Try it.
Every line below between the line holding "right elbow: (204, 366)" and the line holding "left shoulder: (245, 319)", inclusive, should be repeated exactly, and all other lines omitted.

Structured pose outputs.
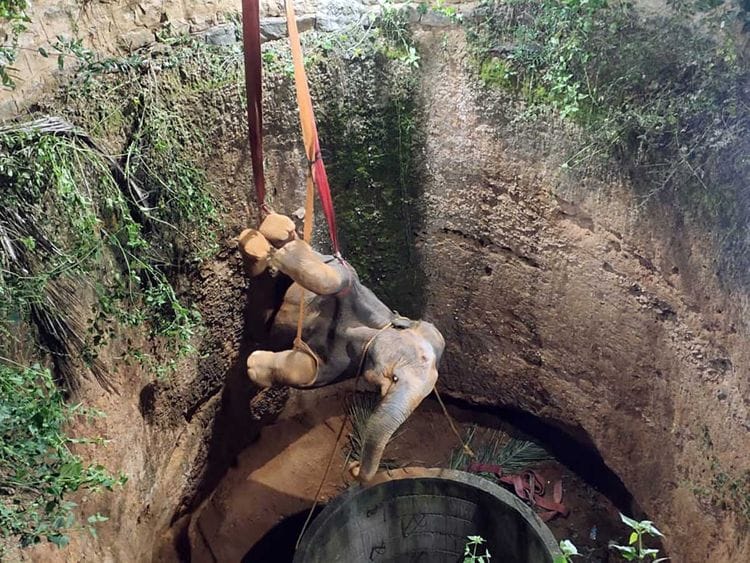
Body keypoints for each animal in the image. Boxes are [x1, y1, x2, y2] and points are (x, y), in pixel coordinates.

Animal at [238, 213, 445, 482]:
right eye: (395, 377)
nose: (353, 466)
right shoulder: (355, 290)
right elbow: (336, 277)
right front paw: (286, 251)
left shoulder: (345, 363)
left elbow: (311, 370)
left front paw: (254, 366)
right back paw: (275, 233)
==
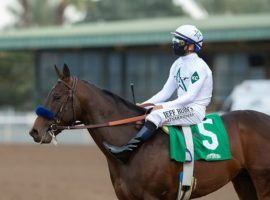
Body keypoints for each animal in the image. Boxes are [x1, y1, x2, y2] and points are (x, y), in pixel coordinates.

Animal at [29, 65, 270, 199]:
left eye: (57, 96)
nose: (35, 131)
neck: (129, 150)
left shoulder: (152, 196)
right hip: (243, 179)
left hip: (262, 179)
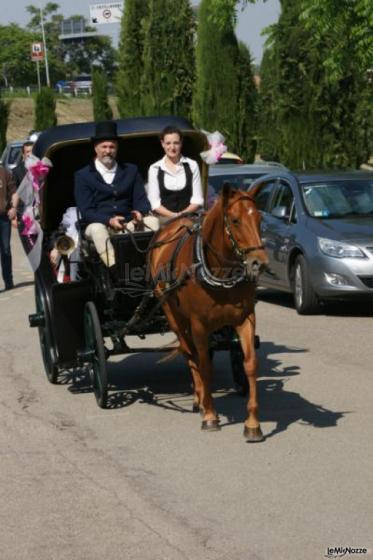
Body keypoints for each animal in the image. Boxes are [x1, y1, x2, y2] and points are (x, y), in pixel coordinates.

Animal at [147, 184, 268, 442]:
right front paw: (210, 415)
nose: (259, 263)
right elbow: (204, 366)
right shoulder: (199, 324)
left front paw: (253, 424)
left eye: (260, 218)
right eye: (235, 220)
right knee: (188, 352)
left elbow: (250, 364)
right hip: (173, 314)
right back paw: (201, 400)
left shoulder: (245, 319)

Reply.
right elbow: (204, 366)
right shoulder: (199, 324)
left front paw: (253, 424)
left eye: (260, 218)
right eye: (235, 220)
right knee: (188, 352)
left elbow: (250, 364)
right hip: (173, 314)
right back paw: (201, 400)
left shoulder: (245, 319)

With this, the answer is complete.